Nigeria Spent Over N758bn On Petrol Subsidy In Three Months

NNPC's Daily Petrol Supply Surges To 72.72 million Litres

When the Nigerian National Petroleum Company limited (NNPC) makes its projected N328 billion petrol subsidy deduction from the Federation Account for March this week, Nigeria will have spent N758.1 billion in the first three months of 2022.

Described as unsustainable by many economic experts, the country’s subsidy regime burden borne by the three tiers of government, the federal, state, and local governments, has posed a huge leak on the country’s revenues.

In January, the NNPC withheld N210.382 billion, while in February, it deducted N219.783 billion and is expected to remove N328.004 billion again, to hit over N758 billion in the first quarter of 2022.

Nigeria’s largely opaque long-running petrol subsidy will see the country spend close to a quarter of N4 trillion of its entire budget of roughly N17 trillion this year on the major subsidy cost center.

A THISDAY analysis of the latest Federation Account Allocation Committee (FAAC) shows that the NNPC has been unable to contribute a Kobo into the joint account operated by the tiers of government for the whole of this year.

BizWatch Nigeria recalls that the Minister of Finance, Zainab Ahmed, in an announcement last month, said the federal government would draw $2.2 billion from the Eurobond it issued last September and add to the proceeds of fresh domestic borrowing this year to fund fuel subsidy.

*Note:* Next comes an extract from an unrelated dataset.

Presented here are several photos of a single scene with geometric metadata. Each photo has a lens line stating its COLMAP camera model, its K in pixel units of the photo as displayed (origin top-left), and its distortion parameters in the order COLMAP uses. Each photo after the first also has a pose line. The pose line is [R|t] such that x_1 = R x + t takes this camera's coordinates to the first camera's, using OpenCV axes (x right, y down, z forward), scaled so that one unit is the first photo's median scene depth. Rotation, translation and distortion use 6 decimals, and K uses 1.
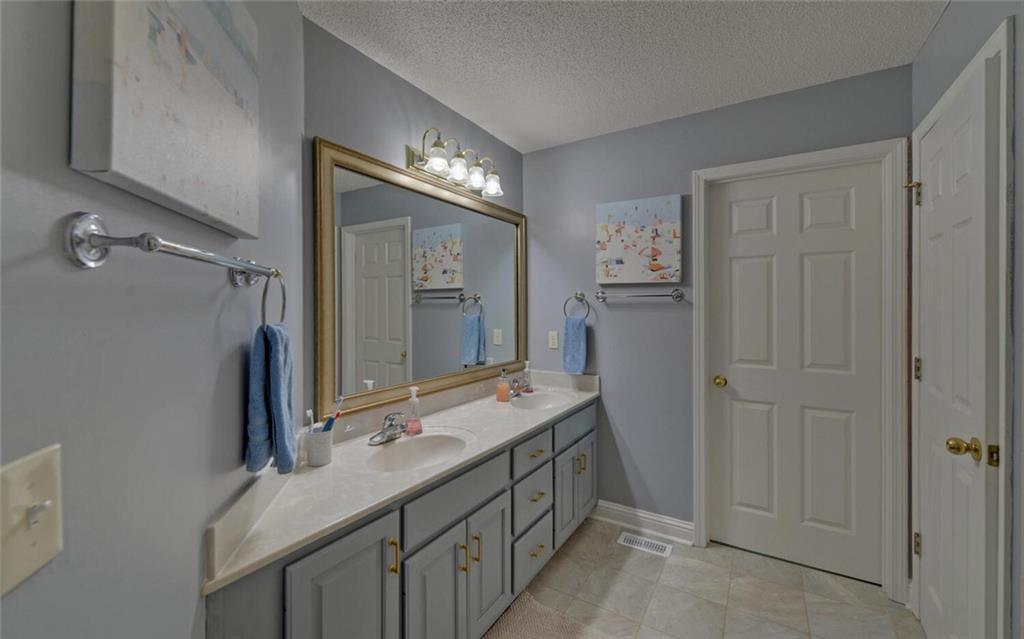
lens RADIAL K [[408.1, 0, 518.3], [0, 408.1, 306.2], [0, 0, 1]] dist [-0.000471, -0.000025]
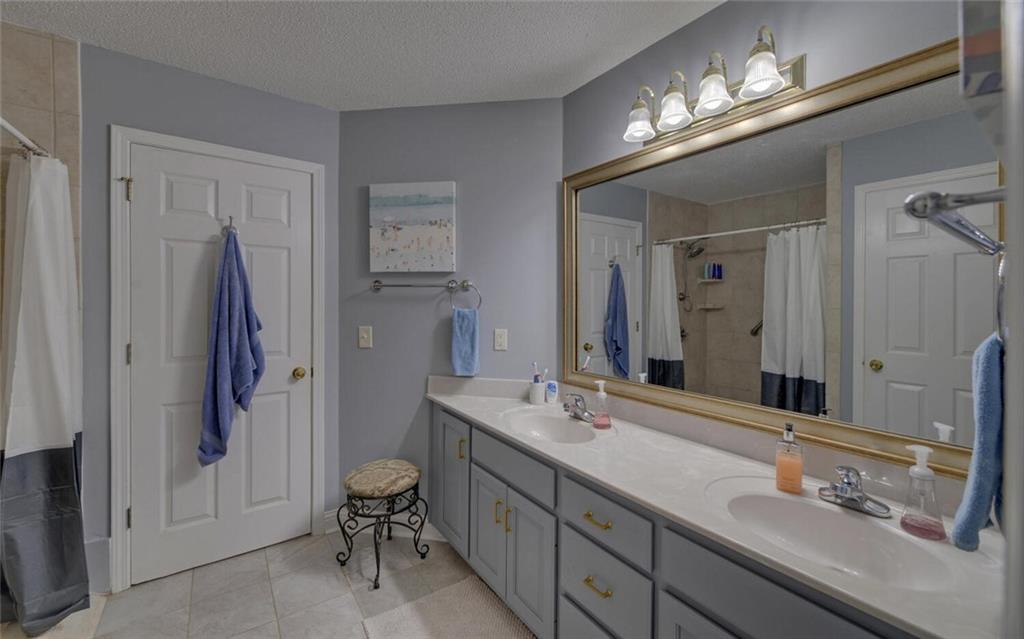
lens RADIAL K [[408.1, 0, 518.3], [0, 408.1, 306.2], [0, 0, 1]] dist [-0.000471, -0.000025]
pose [[-0.391191, 0.010599, -0.920248, 0.754095], [0.000754, 0.999937, 0.011197, 0.004266], [0.920309, 0.003686, -0.391175, 1.224488]]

In January, the government reneged on a previous decision to halt the subsidy regime, opting to prolong it by 18 months in what was seen as a move to forestall a potential civil resistance in the prelude to the 2023 presidential election.

For the umpteenth time last week, the World Bank Group urged Nigeria to rethink its fuel subsidy regime, with its boss, David Malpass, saying that resources being expended on the subsidy could be channeled to other sectors of the economy to accelerate growth.

“One is that they (subsidies) are expensive because they go to everyone, and they are often used by people with upper incomes than by people with lower incomes, so they are not targeted.

“So, we encourage that when there is need for subsidy, either food or for fuel, that it should be carefully targeted at those most in need of it. And so, we have encouraged Nigeria to rethink its subsidy effort,” he said.

Although the Minister of State for Petroleum Resources, Timipre Sylva, recently described the controversial subsidy regime as “a criminal enterprise,” Nigeria has continued to service it even though it doesn’t know the volume of petrol the country consumes.

In her comments, immediate past President of the Nigerian Gas Association (NGA), Audrey Ezigbo, insisted that the subsidy be removed as over N10 trillion had been spent between 2006 and 2021. According to her, that’s more than what the 36 states generated last year.

Also, an Energy Expert, Ronke Onadeko, described it as a scam, saying that Nigeria cannot even generate enough funds to cover the subsidy it pays. She submitted that contribution should only be retained for the 3 percent of Nigerians whom data show need the assistance.

But another oil and gas analyst, Zaka Bala, argued that subsidy is necessary to relieve the current economic crisis’s huge burden on Nigerians, saying that Nigeria would be making its biggest mistake by removing the backing.

He noted that the subsidy on diesel, kerosene, jet fuel, and gas, which have all been removed, has not helped the country in any way, adding that it is almost crashing the economy as banks now close before the time due high diesel prices.

In 2021, the country spent N1.43 trillion on what it terms under-recovery, which has almost tripled with the N4 trillion approved for the purpose in 2022 by the National Assembly recently.